BC vai passar recibo de que ficou atrás da curva?

Josué Leonel

26 de março de 2010 | 11h38

A ata do Copom parece ter mais confundido do que esclarecido as dúvidas deixadas pelo comunicado da decisão da semana passada, que revelou um placar dividido entre cinco diretores em favor da estabilidade e três em favor da alta de 0,50 ponto porcentual. Não faltaram analistas a apontar a contradição do documento divulgado ontem, que mostrou consenso no diagnóstico da necessidade de ajuste dos juros, mas apontou que a maioria dos membros do Copom preferiu esperar a próxima reunião para elevar a Selic.
 
Não foi a primeira vez em que houve um Copom dividido e no qual a ata teve de usar malabarismos para explicar posições divergentes de diretores. Divergências são naturais. O problema, na ata divulgada ontem, é que o tom pareceu ser mais de confusão do que de divergência. Um exemplo foi o que apareceu no parágrafo 27, quando o Comitê afirma que a maioria “entendeu ser mais prudente aguardar a evolução do cenário macroeconômico até a próxima reunião do Comitê, para então dar início ao ajuste da taxa básica”.
 
Embora o trecho fale em prudência, fica a pergunta: que tipo de prudência?
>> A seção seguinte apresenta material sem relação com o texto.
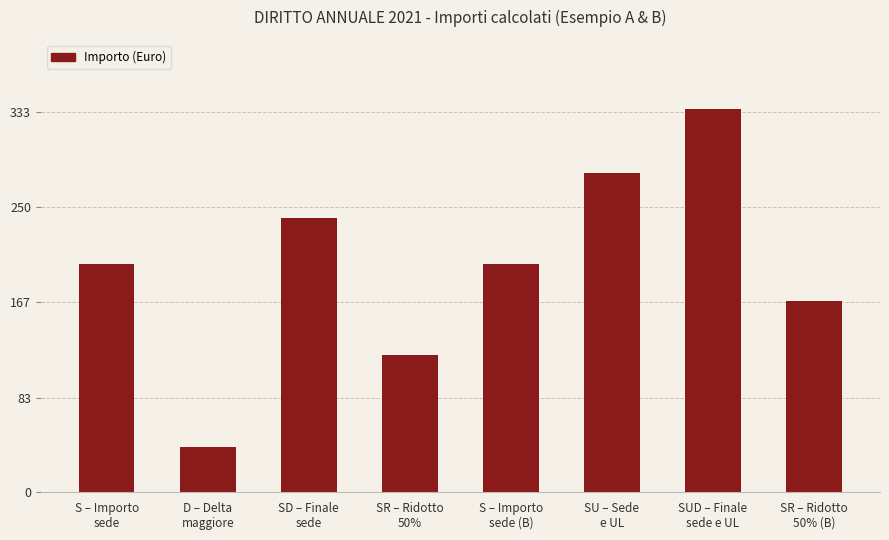

What is the approximate value at SUD – Finale
sede e UL?

336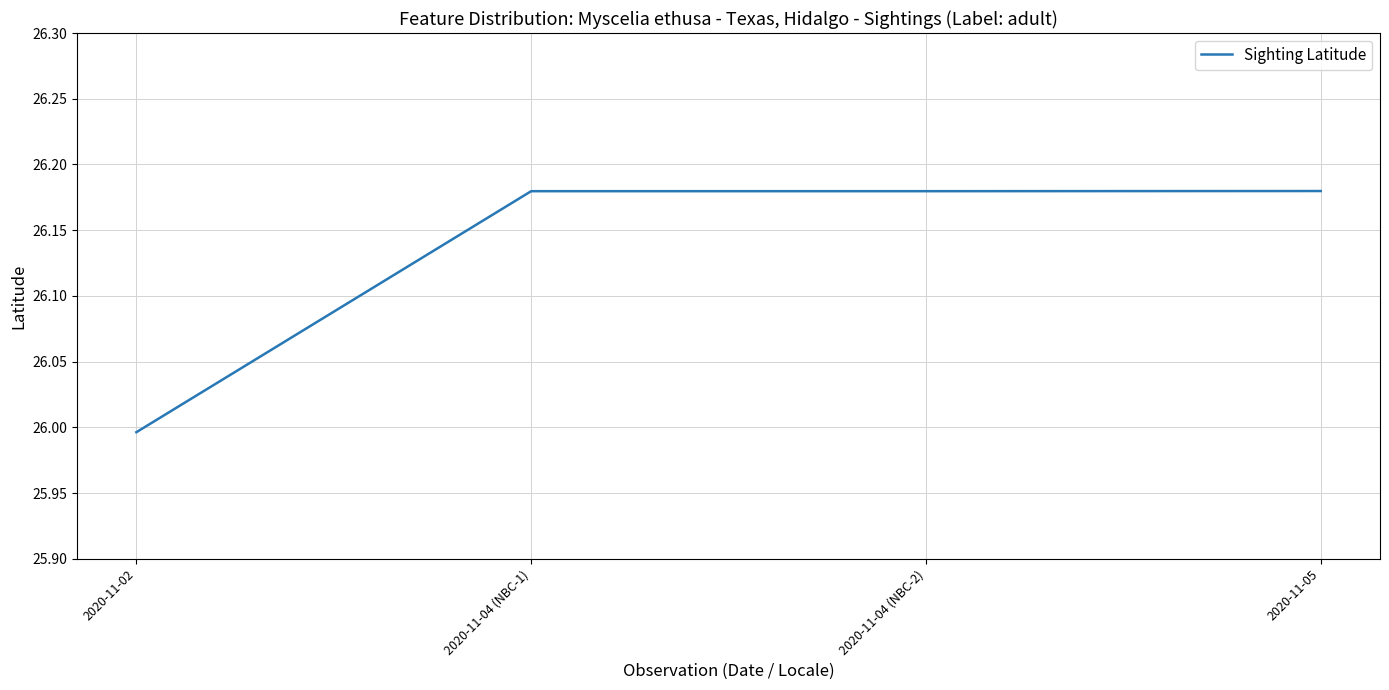

How many lines are shown in the chart?

1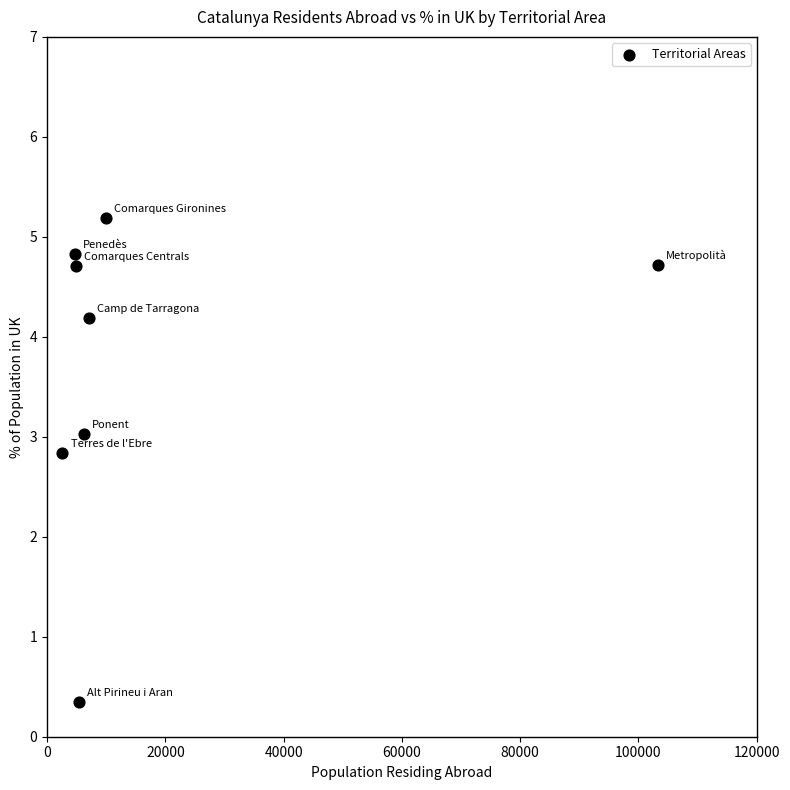

What Y value in the scatter plot is closest to 2?

2.8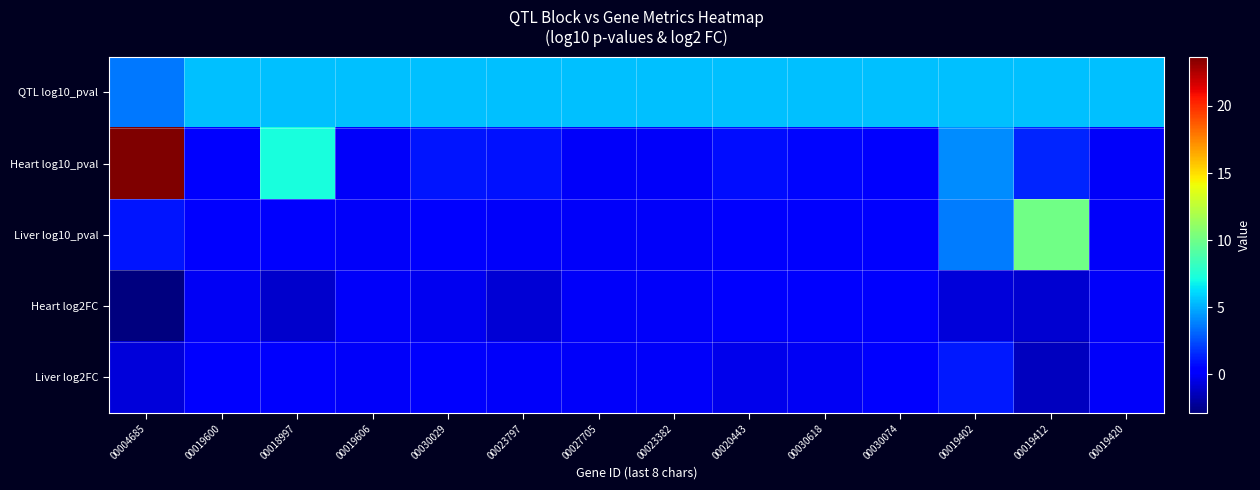

Which has a higher value, 00030618 or 00030029?

00030618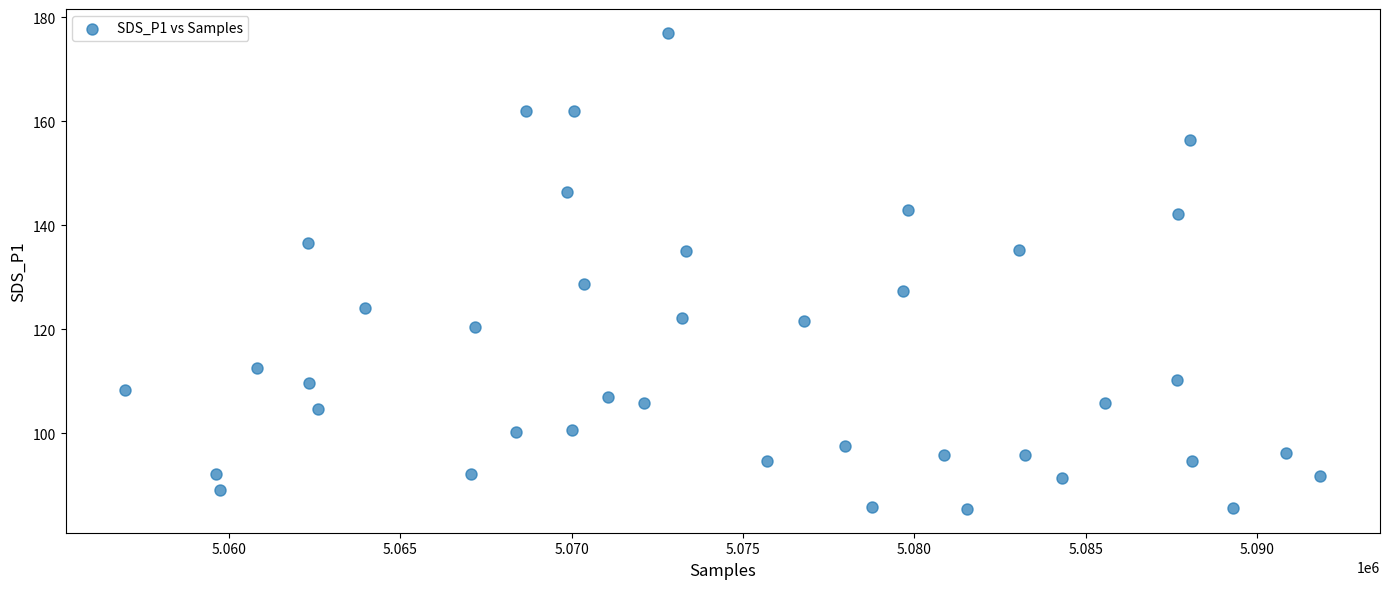

What Y value in the scatter plot is closest to 131?

128.7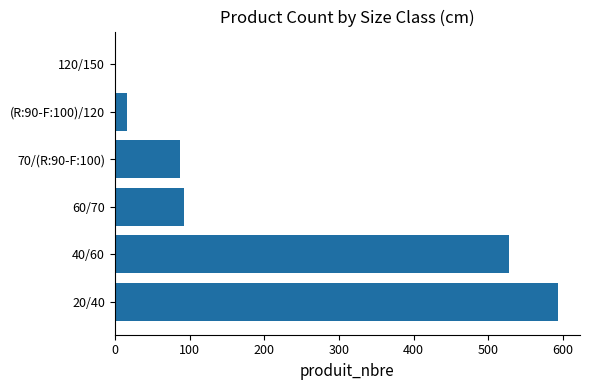

What is the change in value from 60/70 to (R:90-F:100)/120?

-76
Afinal, nem mesmo esta parte do texto deixa qualquer dúvida sobre a necessidade de alta dos juros. Neste parágrafo 27, a tal “maioria” do Copom (certamente os cinco que votaram pela estabilidade) diz que é mais prudente esperar o próximo Copom “para então dar início ao ajuste da taxa básica”. Ou seja, mesmo esta maioria admite que o ajuste está decidido. Eles não disseram que esperariam até o próximo Copom para então avaliar o que fazer, e sim “para então dar início ao ajuste da taxa básica”.
 
Normalmente, quando se fala em prudência de um Banco Central, se está referindo à ação firme de combate à inflação. É claro que esta ação firme não precisa ser excessiva nem mesmo se antecipar aos fatos. Se um comitê de política monetária ainda tem dúvidas sobre um processo inflacionário, pode tranquilamente esperar e chamar isso de prudência. No entanto, se a necessidade de “ajuste” do juro é clara – como ficou explícito na ata – prudente mesmo seria subir a taxa. Até porque, uma alta iniciada antecipadamente poderia ser mais gradual, tornando desnecessárias elevações posteriores mais fortes.
 
Por mais que esta ata tenha sido ambígua, parece inegável que a administração atual do Banco Central (cuja formação não se sabe se permanecerá após abril) conta com uma gordura acumulada de credibilidade, suficiente para sufocar qualquer ruído no mercado. Já na semana que vem, os analistas estarão debruçados sobre os indicadores de inflação e atividade em busca de evidências que apontem para uma alta de 0,50 pp ou 0,75 pp da Selic em abril.
 
Em março, até mesmo uma elevação de 0,25 pp teria sido considerada uma ação coerente com esta ata divulgada ontem. Para o Copom de abril, uma alta de 0,50 pp poderá ser suficiente desde que as expectativas inflacionárias parem de piorar. Caso contrário, a Selic poderá ter de subir 0,75 pp ou mais. E, neste caso, o BC estará passando um recibo muito claro: o de que ficou atrás da curva ao não elevar o juro neste Copom passado.